De AMX-32 tank heeft een massa van 40 ton. De bewapening is een 120 mm kanon, een 20 mm M693 kanon en een 7,62 mm machinegeweer. Munitie - 38 schoten. Op de snelweg ha alt de tank snelheden tot 65 km/u. Er is geen wapenstabilisatiesysteem. In aanwezigheid van een digitale ballistische computer, een laserafstandsmeter. Voor nachtwerk wordt een Thomson-S5R-camera in combinatie met een pistool gebruikt. Met acht periscopen kan het zicht rondom worden gerealiseerd. Verder is de tank voorzien van een brandblus- en airconditioningsysteem, een rookgordijninstallatie.
Exportversie
Als de bovenstaande modellen Franse tanks in dienst waren bij Frankrijk, dan is de AMX-40-tank exclusief geproduceerd voor export naar het buitenland. Geleidings- en vuurleidingssystemen geven een kans van 90% om een doel te raken, dat zich op een afstand van 2000 meter kan bevinden. Tegelijkertijd, vanaf het moment van detectie tot de vernietiging van het doelwit, alleenslechts 8 seconden. De motor van de auto is diesel, 12-cilinder, turbo. Hij is gekoppeld aan een 7P automaat, waardoor hij 1300 pk kan ontwikkelen. met. echter werd even later de Duitse transmissie vervangen door een Franse tegenhanger. Op de snelweg ontwikkelt de tank een snelheid van 70 km/u.
Moderne tijden
Tot op heden is de nieuwste Franse tank de AMX-56 Leclerc. De serieproductie begon in 1991.

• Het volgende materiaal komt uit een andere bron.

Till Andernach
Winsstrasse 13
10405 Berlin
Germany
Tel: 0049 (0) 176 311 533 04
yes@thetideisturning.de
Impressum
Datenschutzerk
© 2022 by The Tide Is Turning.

De tank wordt gekenmerkt door een hoge mate van verzadiging van de elektronica, waarvan de totale kosten gelijk zijn aan de helft van de prijs van de hele machine. De indeling van de tank is klassiek. De hoofdbewapening is in de toren geplaatst.
Het pantser van de auto is meerlagig en uitgerust met pakkingen van keramische materialen. De voorkant van de koffer heeft een modulair ontwerp, waardoor het gemakkelijk is om beschadigde onderdelen te vervangen.
De tank is ook uitgerust met een systeem dat de bemanning beschermt tegen massavernietigingswapens en een alarmsysteem voor laserstraling.
In de gevechts- en motorcompartimenten bevinden zich snelle brandblussystemen. Een rookgordijn kan ook probleemloos op een afstand van maximaal 55 meter worden geplaatst.
Het hoofdkanon van de tank is het SM-120-26 120 mm kanon. Daarnaast zijn er twee machinegeweren van verschillende kalibers. Het gevechtsgewicht van het voertuig is 54,5 ton.